Resumo: O presente artigo visa a demonstrar a possibilidade de manutenção de regime previdenciário anterior para quem já na condição de servidor público ingressar no serviço público federal após a vigência do regime de previdência complementar instituído pela Lei n 12.618. de 30 de abril de 2012 sem solução de continuidade.
Palavras-chave: Serviço público. Servidor. Previdência complementar. Facultatividade de adesão.
Introdução
Muita celeuma vem causando o procedimento adotado pela União na posse de novos servidores egressos de cargos públicos de outros entes federados – Estados, Distrito Federal e Municípios. A controvérsia reside no fato de que o ente federal, com espeque no inc. III do art. 2º da Orientação Normativa nº 8, de 01/10/2014[1], do Ministério do Planejamento Orçamento e Gestão, impõe ao novo servidor, à sua revelia, a filiação ao regime previdenciário complementar, não o mantendo no regime próprio de previdência de que já era filiado anteriormente ao ingresso no cargo público federal.

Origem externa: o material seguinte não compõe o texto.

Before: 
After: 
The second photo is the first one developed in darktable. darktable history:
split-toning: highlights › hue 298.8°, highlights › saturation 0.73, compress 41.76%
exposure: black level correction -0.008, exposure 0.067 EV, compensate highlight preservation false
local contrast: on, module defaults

Tal prática, contudo, está envolta em arbitrariedade não justificável no texto constitucional. Eis, portanto, o que se pretende demonstrar nas linhas a seguir.
Da facultatividade de adesão ao regime de previdência complementar
Longe de ser obrigatória, a implantação do regime de previdência complementar por parte da União, Estados, Distrito Federal e Municípios é facultativa. Caberá aos entes federados, de acordo com seu juízo de conveniência e oportunidade, decidir se desejam ou não oferecer, aos seus servidores, esse tipo de regime. Essa a correta exegese do § 14 do art. 40 da Constituição Federal.[2]

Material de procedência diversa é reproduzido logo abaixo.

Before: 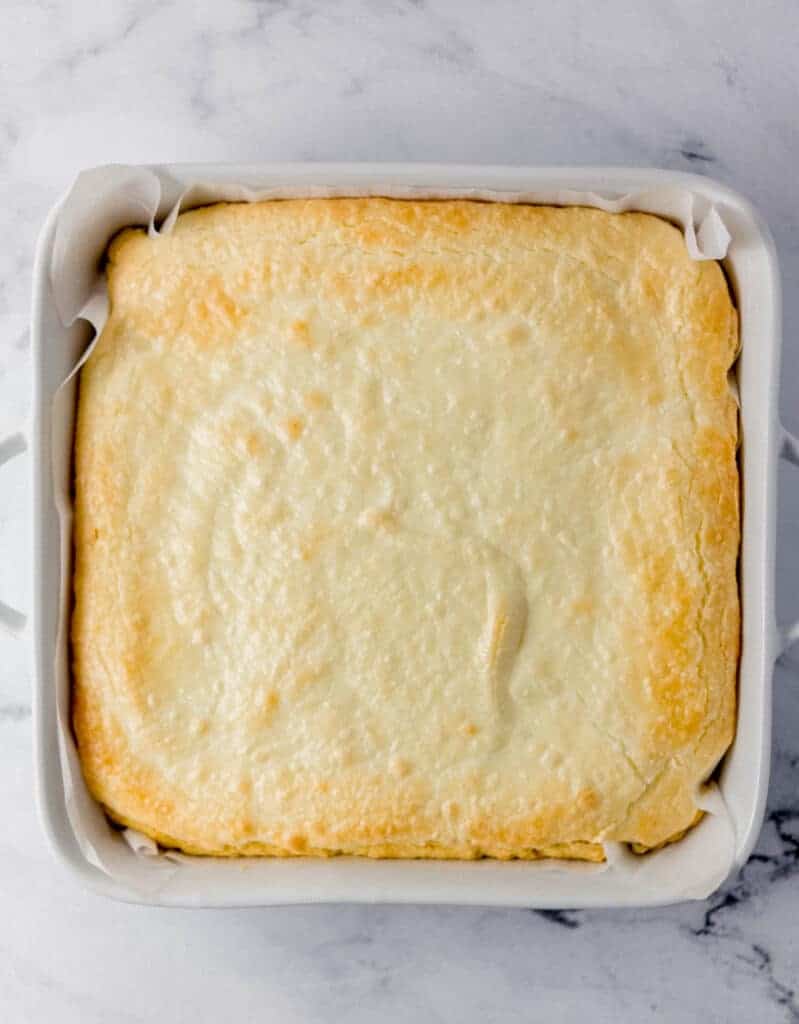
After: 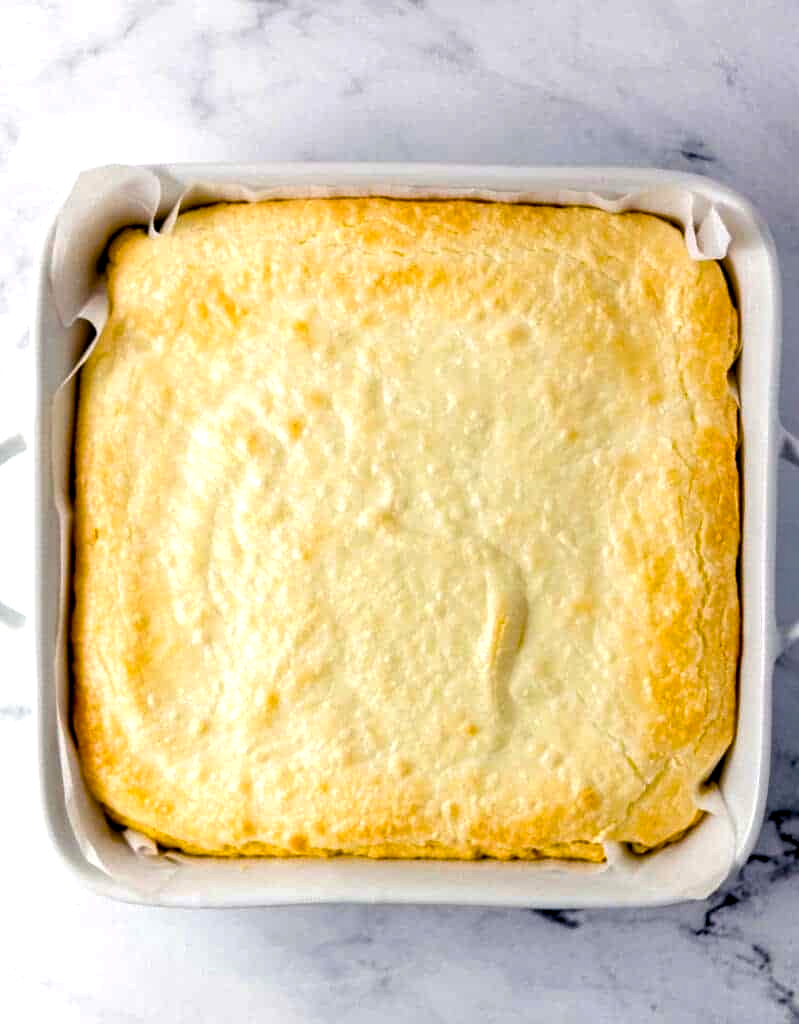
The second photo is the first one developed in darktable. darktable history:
color balance rgb: power › luminance -3.885%, power › hue 144.09°, global offset › luminance -0.25%, perceptual saturation grading › global saturation 20%, perceptual saturation grading › highlights -25.221%, perceptual saturation grading › shadows 24.498%, perceptual brilliance grading › highlights 16.066%, perceptual brilliance grading › mid-tones 6.02%, perceptual brilliance grading › shadows -14.942%, global vibrance 20%
haze removal: compatibility mode true, adaptive false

Da mesma forma, a adesão, por parte do servidor público, ao regime de previdência complementar é uma faculdade a ele concedida, como bem leciona Daniel Pulino:[3]
“A faculdade (ou voluntariedade) do regime em estudo é expressão da livre iniciativa, representando, especificamente, a liberdade que têm os sujeitos para contratar ou não contratar (liberdade contratual em sentido estrito), relativamente a plano de benefícios operado por entidade de previdência complementar.[…]
Cumpre observar apenas que os princípios da facultatividade de da contratualidade nada mais são do que os mais acentuados reflexos do sobreprincípio da autonomia privada, verdadeira pedra de toque do regime de direito privado, que informa inequivocamente o regime de previdência complementar em nossa Constituição”.
Veja-se que a previdência complementar pode ser instituída tanto no âmbito público como na esfera privada. Em ambos os casos, no entanto, terá natureza jurídica de Direito Privado, conforme destacado pelo citado doutrinador, fato que destaca o direito dos participantes, pessoas físicas, de escolher a qual plano de benefícios de previdência complementar desejam aderir.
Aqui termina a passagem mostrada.